CANCELED: Wright Design Series
press release: The Monona Terrace community programs department is putting a temporary pause on its programming, and will cancel March 26 and April 23 Wright Design Lectures.
To protect vulnerable populations and prevent a community-wide spread of coronavirus (COVID-19) public health and county officials are canceling gatherings of 50 or more people and are also recommending that all nonessential gatherings be canceled.
Please stay healthy and we’ll stay in touch with future announcements about our programming.
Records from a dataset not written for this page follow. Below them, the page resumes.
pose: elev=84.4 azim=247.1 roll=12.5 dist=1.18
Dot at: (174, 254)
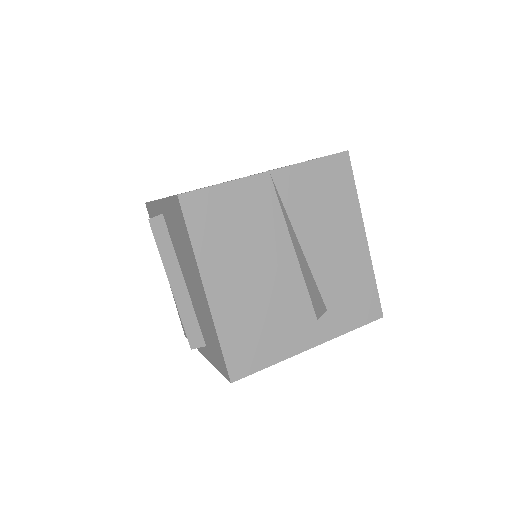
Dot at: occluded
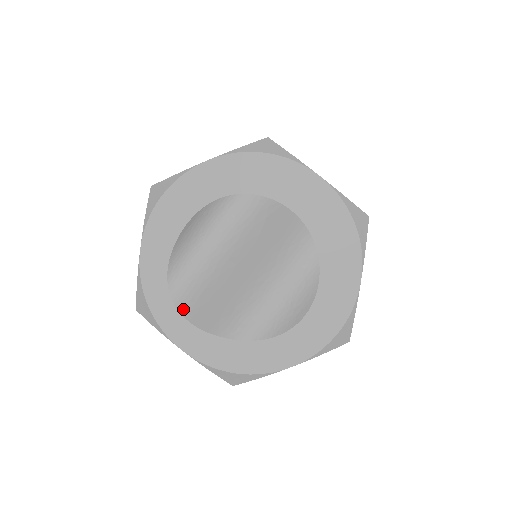
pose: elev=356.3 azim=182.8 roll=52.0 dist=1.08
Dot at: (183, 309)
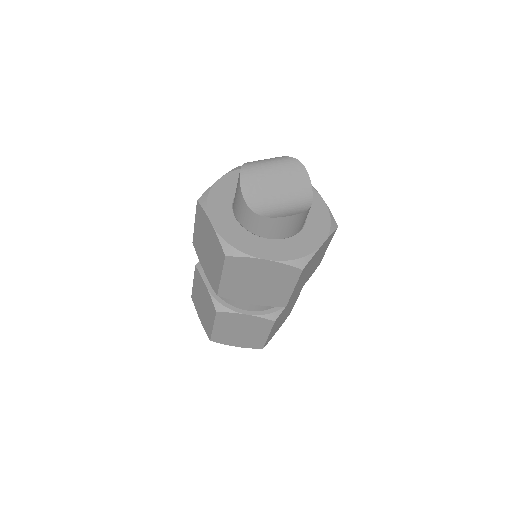
Dot at: (242, 178)
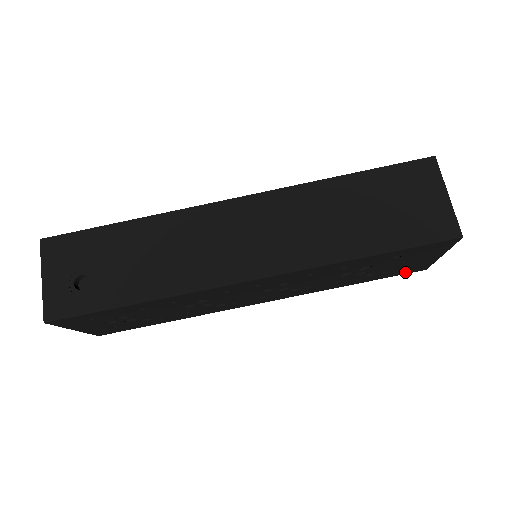
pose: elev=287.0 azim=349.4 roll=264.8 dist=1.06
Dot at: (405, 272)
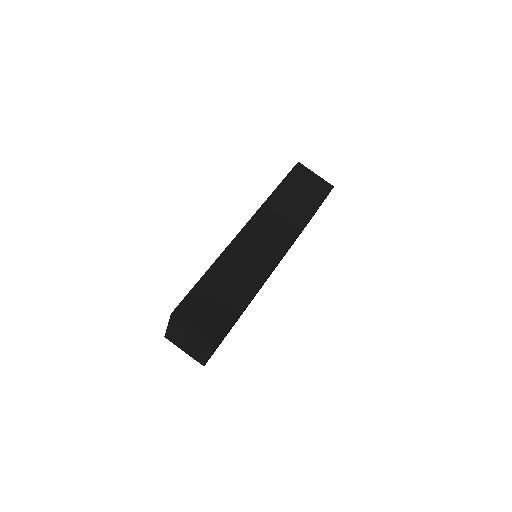
Dot at: occluded
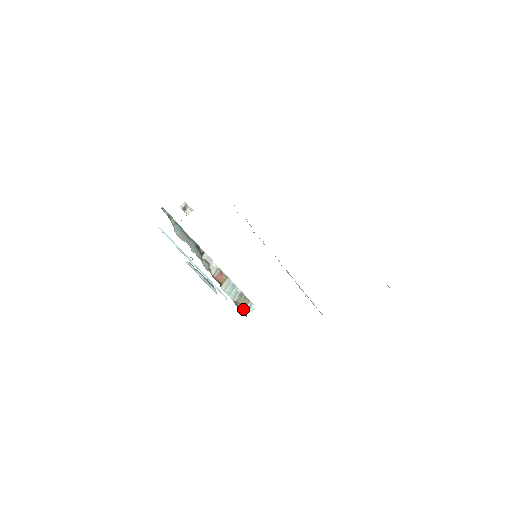
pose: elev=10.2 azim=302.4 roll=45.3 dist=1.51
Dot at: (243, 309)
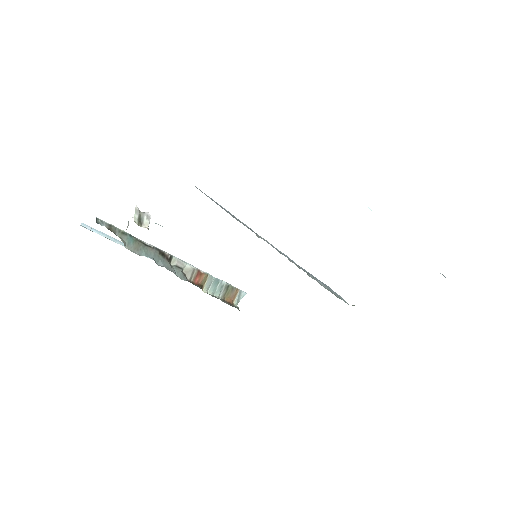
Dot at: (232, 302)
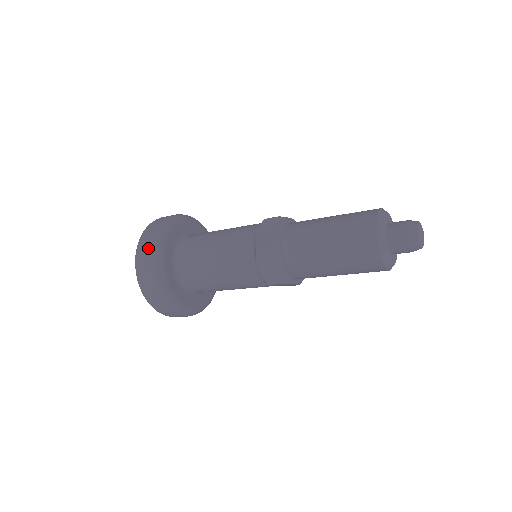
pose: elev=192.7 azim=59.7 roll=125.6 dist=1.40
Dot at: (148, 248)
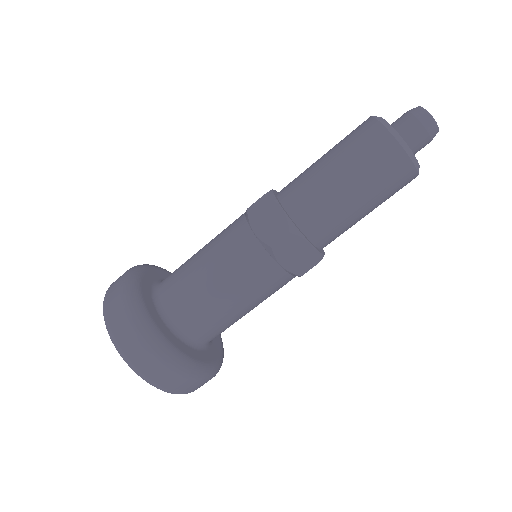
Dot at: (120, 277)
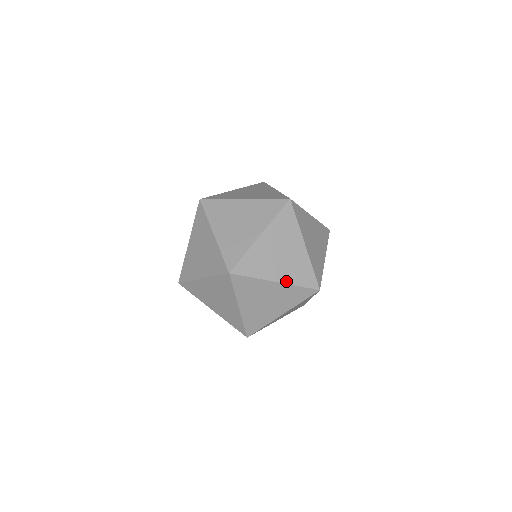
The Bauhaus, De Stijl, Mies + Frank Lloyd Wright Presented by James M. Dennis, Professor Emeritus, Dept of Art History UW– Madison
The design of residential architecture was radically changed by a young, Madison-raised genius living in a Chicago suburb at the beginning of the 20th Century. In Europe, only a handful of architects would achieve anything comparable to the works of Frank Lloyd Wright before World War I. After the war ended the first house designs of the German-born Bauhaus, under the direction of its founder, Walter Gropius, were faltering attempts to catch up.
Through many illustrations Dennis shows how by the time the Bauhaus was forced to close in 1933, its associated house designs had flourished full force. Whether termed Bauhaus, International, or Miesian its final phase occurred in Chicago where Mies Van der Rohe found refuge and an entertaining friendship with Wright.